Forscher kritisieren Sozialabbau

Wissenschaftler haben am Dienstag die Sozialpolitik der Regierung kritisiert. Die geplante Änderung der Mindestsicherung verurteilten sie als „Wohlfahrtschauvinismus“. Durch die Reformen würden Bedürftige zu Bittstellern gemacht und noch stärker armutsgefährdet.

Während für bestimmte Gruppen Leistungen beibehalten oder gar ausgebaut würden, werde etwa bei Migranten gekürzt. „Die Armutsgefährdung wird verstärkt, der soziale Zusammenhalt unterminiert“, warnt Politikwissenschaftler Emmerich Talos von der Universität Wien.

Er kritisierte die bereits beschlossenen Reformen, etwa dass der Beschäftigungsbonus ausläuft, die Familienbeihilfe für Kinder im EU-Ausland gekürzt, die Höchstarbeitszeit angehoben und die Krankenkassen zentralisiert werden.
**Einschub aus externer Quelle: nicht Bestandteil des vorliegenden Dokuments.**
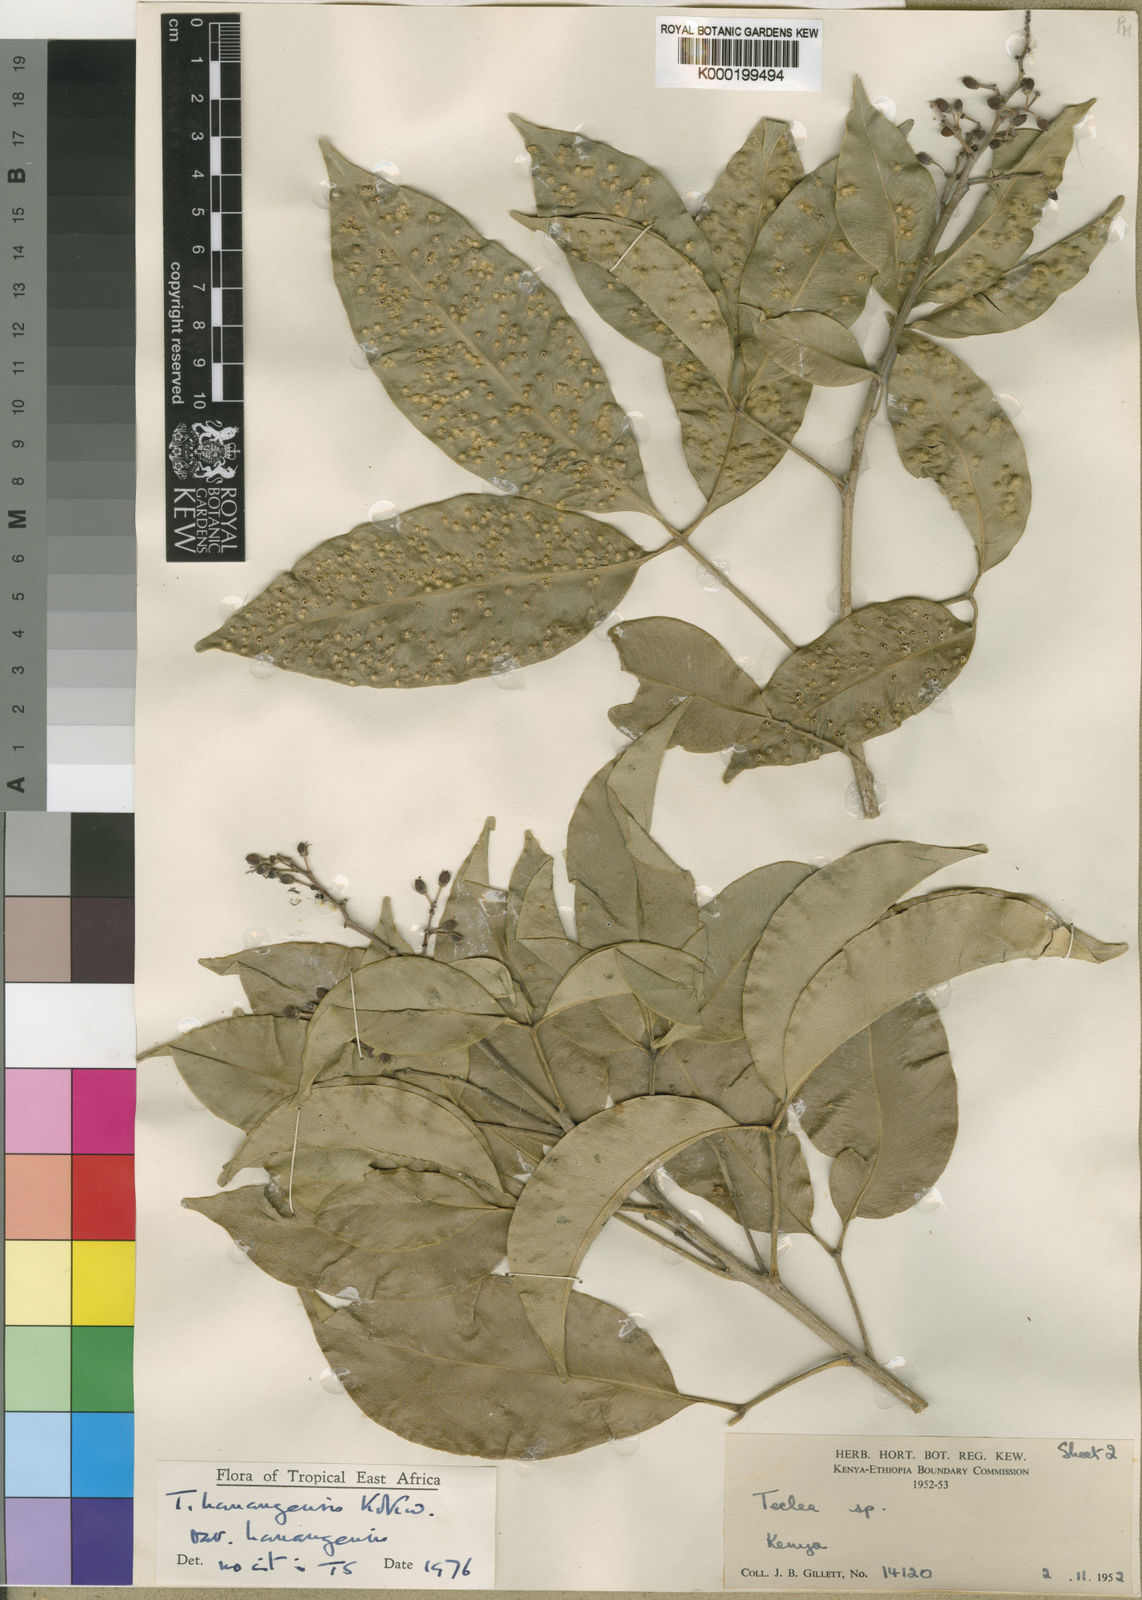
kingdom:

Die geplante Reform der Mindestsicherung bezeichnete er als „Abkehr von jeglicher Armutspolitik“, da die Mindestsicherung mit 863 Euro weit unter der von der EU berechneten Armutsschwelle von 1.283 Euro in Österreich liege. Dazu komme, dass sie im Gegensatz zur Ausgleichszulage in der Pensionsversicherung nur zwölf und nicht 14 Mal im Jahr ausbezahlt wird und dass damit keine Pensionsversicherungsjahre erworben werden können.

„Massive Ungleichbehandlung“

Für den Soziologen Christoph Reinprecht von der Uni Wien werden die Ärmsten mit den Reformen „wieder zu Bittstellern gemacht“ und diverse Gruppen wie Migranten teilweise ausgeschlossen. „Es wird bewertet, welche Gruppen der Bevölkerung einen stärkeren Benefit haben soll von bestimmten Leistungen“, kritisiert er eine „Klassifizierung der Gesellschaft“. So könnten etwa vom Familienbonus nur Berufstätige mit einem gewissen Einkommen profitieren, während Phänomene wie atypische Beschäftigung und Working Poor zunähmen.
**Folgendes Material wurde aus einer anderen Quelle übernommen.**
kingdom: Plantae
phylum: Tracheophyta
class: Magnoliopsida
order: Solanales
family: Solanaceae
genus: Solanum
Auch Sozialwissenschaftlerin Christine Stelzer-Orthofer von der Uni Linz sieht „eine massive Leistungsreduktion und Sozialabbau für alle, aber auch für bestimmte Gruppen“: Der vorgesehene Mindestaufenthalt von fünf Jahren, um Mindestsicherung beziehen zu können, stelle eine „massive Ungleichbehandlung“ dar und stehe daher wohl auch im Widerspruch zum EU-Recht. Dasselbe gelte für den „Arbeitsqualifizierungsbonus“, der besagt, dass für den vollen Bezug der Mindestsicherung ein bestimmtes Sprachniveau nachzuweisen ist. Andernfalls reduziert sich die Beihilfe um 35 Prozent.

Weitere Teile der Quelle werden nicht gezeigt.